───── Data provided

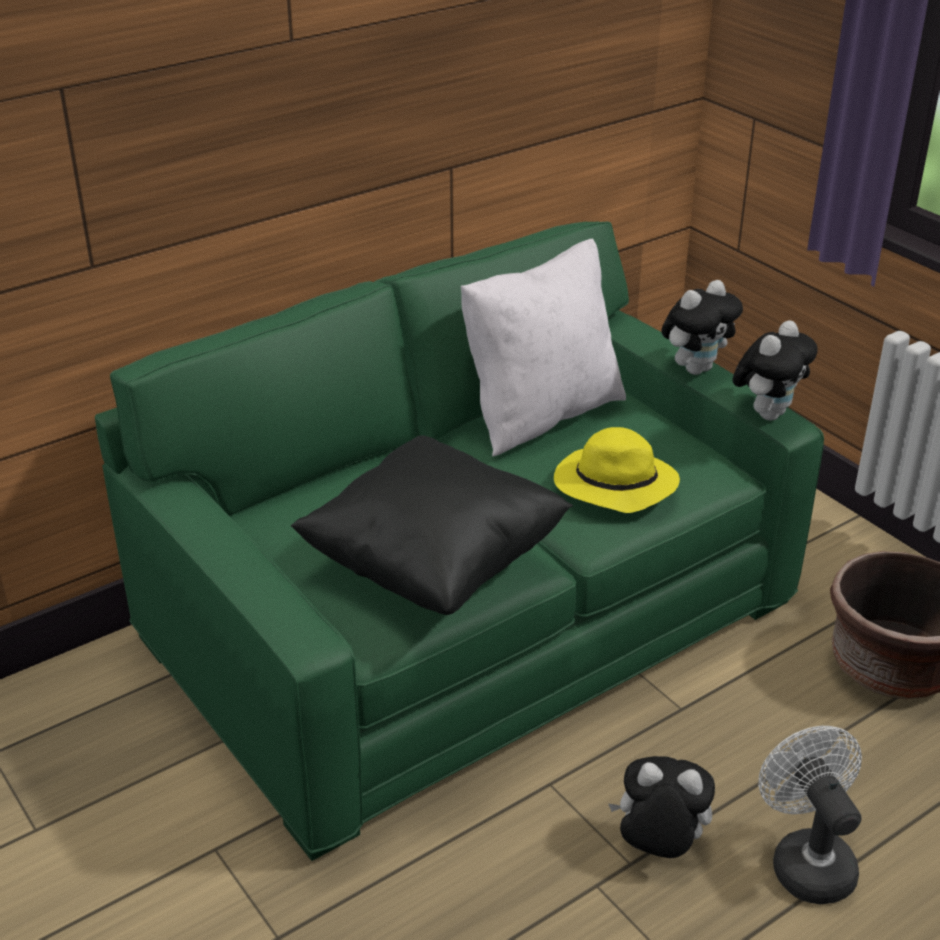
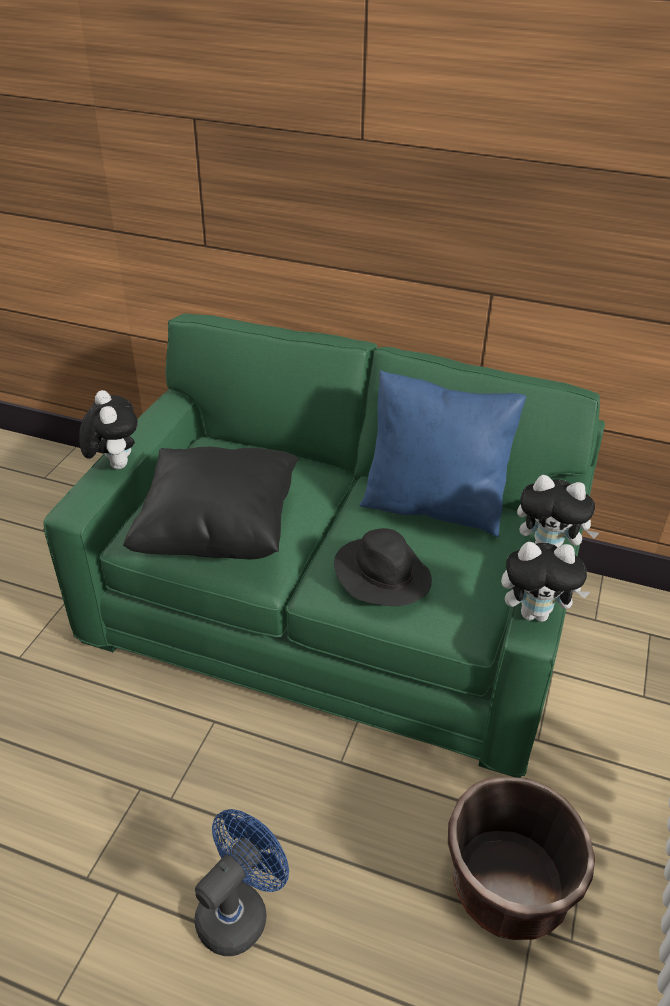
camera: 55 degrees right, 5 degrees up
white pillow [461,239,626,456] -> blue pillow [359,370,527,537]
yellow hat [554,427,680,513] -> black hat [334,528,432,606]
plush toy [608,756,715,858] -> plush toy moved to [79,390,138,469]
white fan [758,726,862,904] -> blue fan [194,809,289,956]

──────────

• **Required work**
Output the lines above in full and exactly. Leave out every picture.

• **Answer**
camera: 55 degrees right, 5 degrees up
white pillow [461,239,626,456] -> blue pillow [359,370,527,537]
yellow hat [554,427,680,513] -> black hat [334,528,432,606]
plush toy [608,756,715,858] -> plush toy moved to [79,390,138,469]
white fan [758,726,862,904] -> blue fan [194,809,289,956]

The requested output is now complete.